(Records from a dataset)
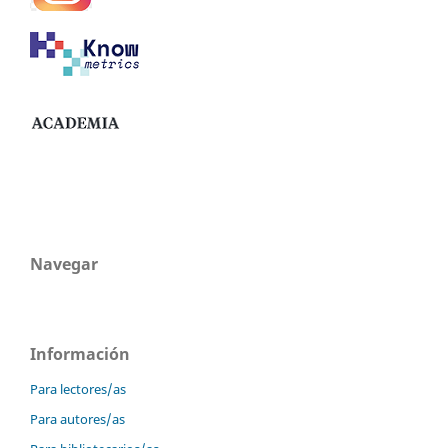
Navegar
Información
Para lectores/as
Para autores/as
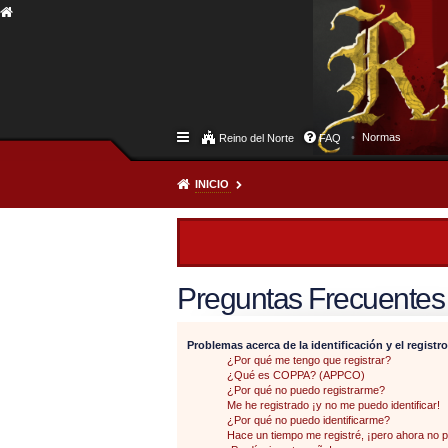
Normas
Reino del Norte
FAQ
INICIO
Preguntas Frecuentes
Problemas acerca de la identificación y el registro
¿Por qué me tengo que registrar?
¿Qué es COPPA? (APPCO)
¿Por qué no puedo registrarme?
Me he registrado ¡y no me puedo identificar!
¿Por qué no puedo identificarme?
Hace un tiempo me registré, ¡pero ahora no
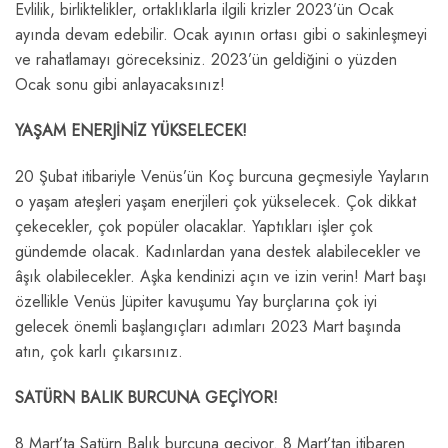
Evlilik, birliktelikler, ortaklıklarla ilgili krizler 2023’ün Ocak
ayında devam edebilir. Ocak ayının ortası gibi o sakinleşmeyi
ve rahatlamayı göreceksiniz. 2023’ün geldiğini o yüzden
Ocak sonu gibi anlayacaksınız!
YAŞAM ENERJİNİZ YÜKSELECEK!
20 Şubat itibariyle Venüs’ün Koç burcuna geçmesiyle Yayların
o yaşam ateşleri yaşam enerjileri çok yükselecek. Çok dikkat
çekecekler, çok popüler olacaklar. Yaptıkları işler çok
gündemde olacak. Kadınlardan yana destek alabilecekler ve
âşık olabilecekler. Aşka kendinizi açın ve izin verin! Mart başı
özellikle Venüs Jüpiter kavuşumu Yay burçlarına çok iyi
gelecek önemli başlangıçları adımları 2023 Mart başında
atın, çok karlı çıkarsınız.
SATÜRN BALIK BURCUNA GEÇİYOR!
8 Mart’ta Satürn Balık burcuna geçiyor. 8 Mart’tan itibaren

...

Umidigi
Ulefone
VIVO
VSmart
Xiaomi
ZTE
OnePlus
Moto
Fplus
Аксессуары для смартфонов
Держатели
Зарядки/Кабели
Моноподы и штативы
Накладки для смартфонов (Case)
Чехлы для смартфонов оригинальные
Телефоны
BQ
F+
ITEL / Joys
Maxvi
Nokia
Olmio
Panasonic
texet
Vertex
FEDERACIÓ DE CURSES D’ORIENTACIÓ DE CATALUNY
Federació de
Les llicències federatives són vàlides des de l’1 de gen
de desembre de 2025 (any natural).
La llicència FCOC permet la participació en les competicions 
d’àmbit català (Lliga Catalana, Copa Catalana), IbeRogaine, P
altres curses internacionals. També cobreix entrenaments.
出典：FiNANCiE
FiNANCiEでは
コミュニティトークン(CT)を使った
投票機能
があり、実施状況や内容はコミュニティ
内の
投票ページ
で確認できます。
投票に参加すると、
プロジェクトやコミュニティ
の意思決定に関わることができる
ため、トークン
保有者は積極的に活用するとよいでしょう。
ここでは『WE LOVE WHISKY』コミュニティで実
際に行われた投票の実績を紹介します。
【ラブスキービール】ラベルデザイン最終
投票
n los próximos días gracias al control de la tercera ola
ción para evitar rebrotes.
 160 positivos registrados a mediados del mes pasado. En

What this task involves: Report each line of the material that contains the word "gibi", copying every such line in full.

Answer:
ayında devam edebilir. Ocak ayının ortası gibi o sakinleşmeyi
Ocak sonu gibi anlayacaksınız!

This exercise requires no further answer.